::: Data to examine
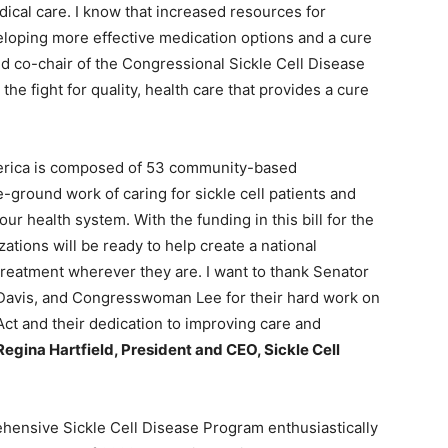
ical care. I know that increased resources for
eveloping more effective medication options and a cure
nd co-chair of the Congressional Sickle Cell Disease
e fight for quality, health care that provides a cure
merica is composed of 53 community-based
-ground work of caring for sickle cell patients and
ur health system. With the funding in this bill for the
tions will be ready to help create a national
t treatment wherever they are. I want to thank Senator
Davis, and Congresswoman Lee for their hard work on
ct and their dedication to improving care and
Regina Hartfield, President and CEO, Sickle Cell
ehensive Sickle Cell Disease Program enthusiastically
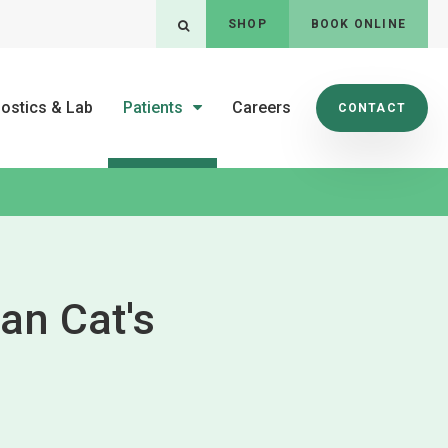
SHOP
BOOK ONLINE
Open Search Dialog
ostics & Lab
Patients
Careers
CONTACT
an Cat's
::::::
::: Data to examine
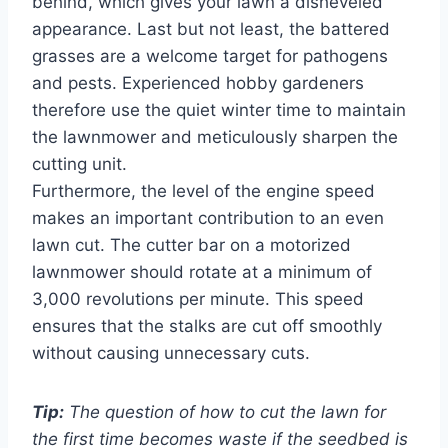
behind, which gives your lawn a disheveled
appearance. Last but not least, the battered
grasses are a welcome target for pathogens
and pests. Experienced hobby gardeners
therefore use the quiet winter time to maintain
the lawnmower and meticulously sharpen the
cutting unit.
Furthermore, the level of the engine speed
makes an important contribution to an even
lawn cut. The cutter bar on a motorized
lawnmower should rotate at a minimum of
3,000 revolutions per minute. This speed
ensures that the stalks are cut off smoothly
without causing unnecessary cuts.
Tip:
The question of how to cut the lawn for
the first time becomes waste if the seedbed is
::::::
::: Data to examine
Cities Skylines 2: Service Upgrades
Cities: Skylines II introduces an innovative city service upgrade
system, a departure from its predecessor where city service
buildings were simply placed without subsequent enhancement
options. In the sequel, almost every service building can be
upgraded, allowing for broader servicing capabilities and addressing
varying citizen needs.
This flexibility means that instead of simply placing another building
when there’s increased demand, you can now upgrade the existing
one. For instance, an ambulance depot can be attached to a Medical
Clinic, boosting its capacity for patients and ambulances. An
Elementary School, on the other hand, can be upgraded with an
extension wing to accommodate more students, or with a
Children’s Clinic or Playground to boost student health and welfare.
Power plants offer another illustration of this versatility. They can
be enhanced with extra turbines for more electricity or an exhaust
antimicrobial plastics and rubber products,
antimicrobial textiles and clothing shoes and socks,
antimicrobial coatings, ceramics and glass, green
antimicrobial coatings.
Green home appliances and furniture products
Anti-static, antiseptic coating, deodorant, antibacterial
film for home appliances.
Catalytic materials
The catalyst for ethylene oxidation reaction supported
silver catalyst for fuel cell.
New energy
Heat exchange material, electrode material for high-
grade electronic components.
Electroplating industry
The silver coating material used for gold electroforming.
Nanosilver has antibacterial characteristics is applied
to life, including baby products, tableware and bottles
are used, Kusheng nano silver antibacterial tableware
::::::
* Exercise directions *
Of the entries above, repeat exactly the lines between the line with "upgraded, allowing for" and the line with "one. For instance, an", inclusive, and no others.

* Solution to this task *
upgraded, allowing for broader servicing capabilities and addressing
varying citizen needs.
This flexibility means that instead of simply placing another building
when there’s increased demand, you can now upgrade the existing
one. For instance, an ambulance depot can be attached to a Medical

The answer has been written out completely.